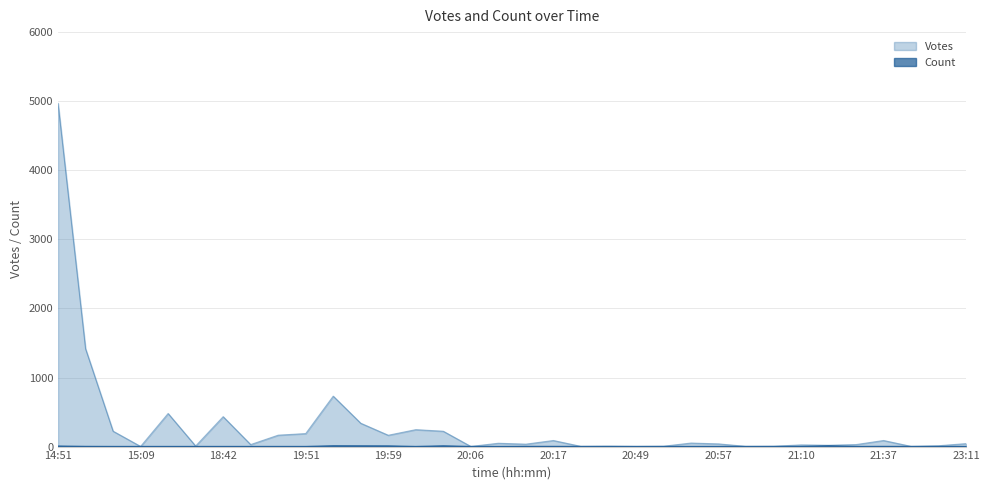

What is the sum of all Count values?

91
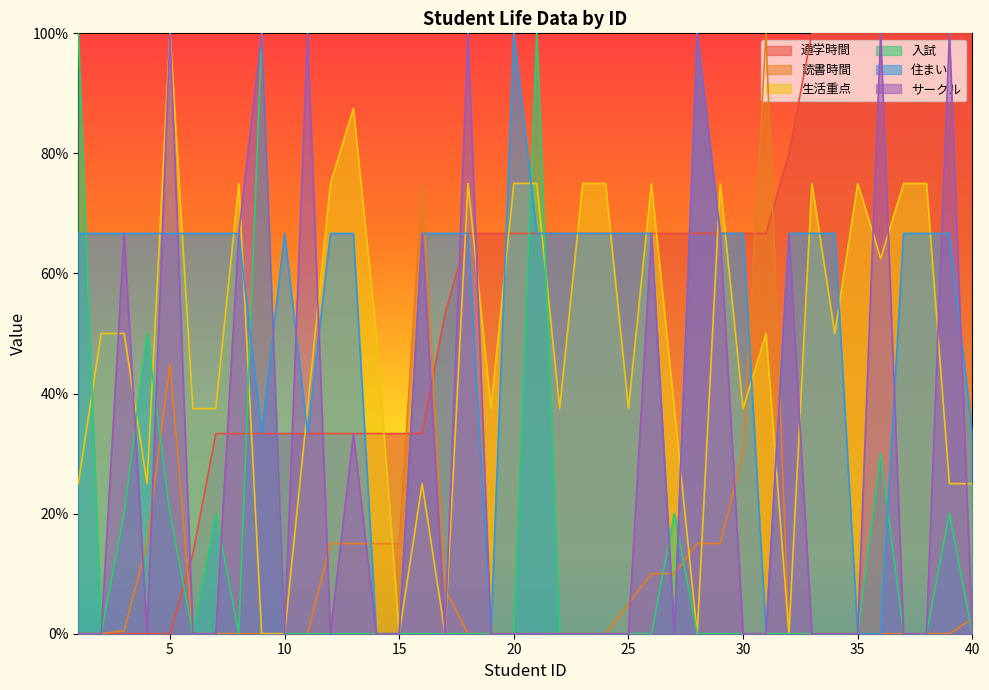

At which label does 生活重点 reach its minimum?

9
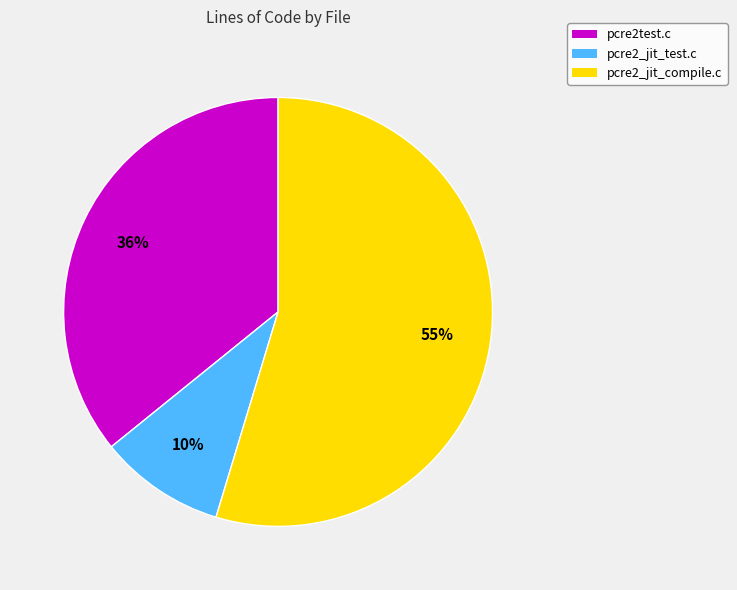

Combined, do pcre2test.c and pcre2_jit_test.c account for over 50%?

No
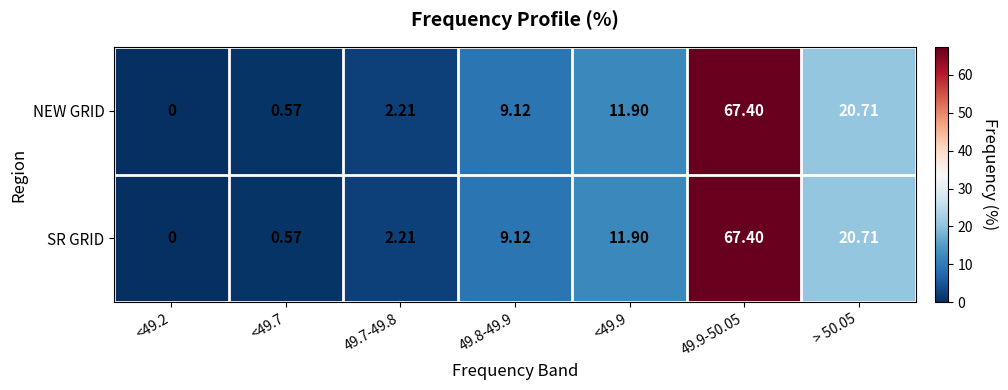

Reading right to left, what are all the values shown in this chart?

NEW GRID: > 50.05=20.7	49.9-50.05=67.4	<49.9=11.9	49.8-49.9=9.1	49.7-49.8=2.2	<49.7=0.6	<49.2=0.0
SR GRID: > 50.05=20.7	49.9-50.05=67.4	<49.9=11.9	49.8-49.9=9.1	49.7-49.8=2.2	<49.7=0.6	<49.2=0.0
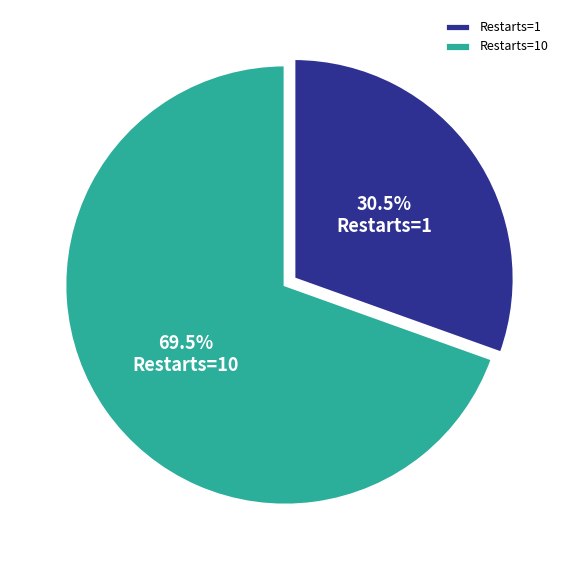

What is the total percentage of Restarts=1 and Restarts=10?

100.0%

—————

◆ **Required action**: Reproduce the records word for word, starting at the line containing "At which label does 生活重点 reach its minimum?" and ending at the last line of the records, with both ends included. Leave out the pictures.

◆ **Answer space**:
At which label does 生活重点 reach its minimum?

9

Combined, do pcre2test.c and pcre2_jit_test.c account for over 50%?

No

Reading right to left, what are all the values shown in this chart?

NEW GRID: > 50.05=20.7	49.9-50.05=67.4	<49.9=11.9	49.8-49.9=9.1	49.7-49.8=2.2	<49.7=0.6	<49.2=0.0
SR GRID: > 50.05=20.7	49.9-50.05=67.4	<49.9=11.9	49.8-49.9=9.1	49.7-49.8=2.2	<49.7=0.6	<49.2=0.0

What is the total percentage of Restarts=1 and Restarts=10?

100.0%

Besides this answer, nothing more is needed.